From Custodians to Stewards of AI-Mediated Scholarship
For many librarians, the rise of AI represents not only a challenge but also an opportunity. The profession has spent decades evolving from managing physical collections to supporting digital scholarship, data management and open access publishing. AI may represent the next phase of that development.
If libraries become (or are beginning to become) the institutions responsible for interrogating how AI interacts with scholarly methods — asking questions about provenance, transparency, attribution and integrity — then their role in the academic ecosystem could become even more central.
The survey data suggests many librarians recognize this. As one respondent put it: “The consensus is that AI is a transformative tool that requires guidance, not rejection.” In this sense, the current caution surrounding AI may reflect not resistance but responsibility.
What This Means for Scholarly Publishing
For academic publishers, these dynamics are significant. Libraries have long served as key intermediaries between publishers and researchers. As AI disrupts how knowledge is discovered, interpreted and produced, librarians may play an equally important role in shaping how these technologies are integrated into scholarly workflows.
Their caution signals that adoption will not simply be a matter of technological capability. Questions of trust, governance and academic integrity will remain central. Publishers therefore face many of the same questions librarians are already facing: how should AI tools be integrated into scholarly infrastructures and what safeguards are necessary to maintain confidence in the research record? What the research suggests librarians most want from publishers is not necessarily direct involvement in institutional governance, but transparency. Clear communication about how publishers themselves use AI, what protections are applied to content, and above all what steps are being taken to preserve research integrity in an environment where the authenticity of scholarly work can no longer be taken for granted.
Legitimate — But Still Contested
The survey’s headline statistic — that nearly 90% of librarians recognize AI as a legitimate institutional tool — captures only part of the story. Legitimacy reflects acceptance that the technology is here. It does not necessarily signal confidence in how it will be used.

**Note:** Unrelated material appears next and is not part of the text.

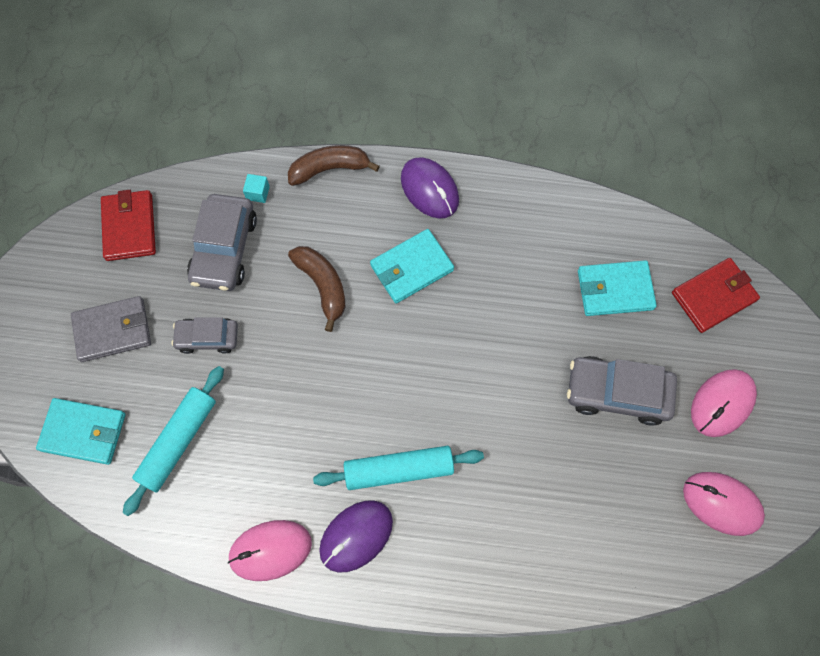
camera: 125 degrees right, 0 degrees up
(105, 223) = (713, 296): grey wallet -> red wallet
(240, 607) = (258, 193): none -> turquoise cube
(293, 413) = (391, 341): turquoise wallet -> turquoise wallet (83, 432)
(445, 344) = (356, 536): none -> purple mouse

Across the global librarian community, AI is simultaneously viewed as an opportunity, a risk and an open question. And in between those perspectives lies something important: the future of AI in academia will not be determined solely by how quickly it is deployed but by how carefully it is governed. Libraries may prove central to that process. The question is whether institutions, publishers and policymakers will recognise this before the decisions that matter most have already been made.